*DIRECTIONS*:
Only the text of the records, copied exactly, is wanted; no pictures.

== SOURCE MATERIAL

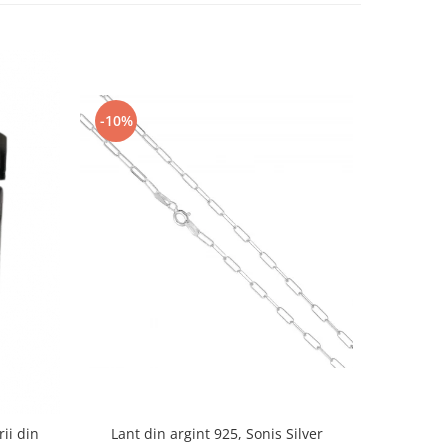
-10%
-10%
rii din
Lant din argint 925, Sonis Silver
Cercei di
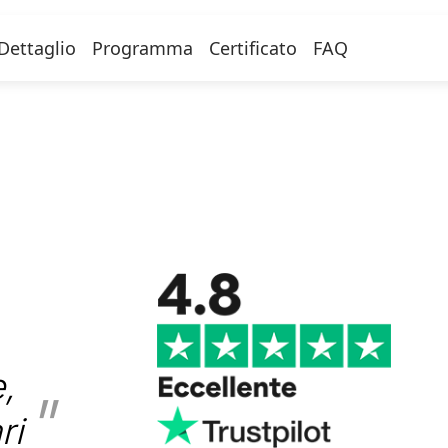
Dettaglio
Programma
Certificato
FAQ
,
ri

====

*ANSWER SECTION*:
-10%
-10%
rii din
Lant din argint 925, Sonis Silver
Cercei di
Dettaglio
Programma
Certificato
FAQ
,
ri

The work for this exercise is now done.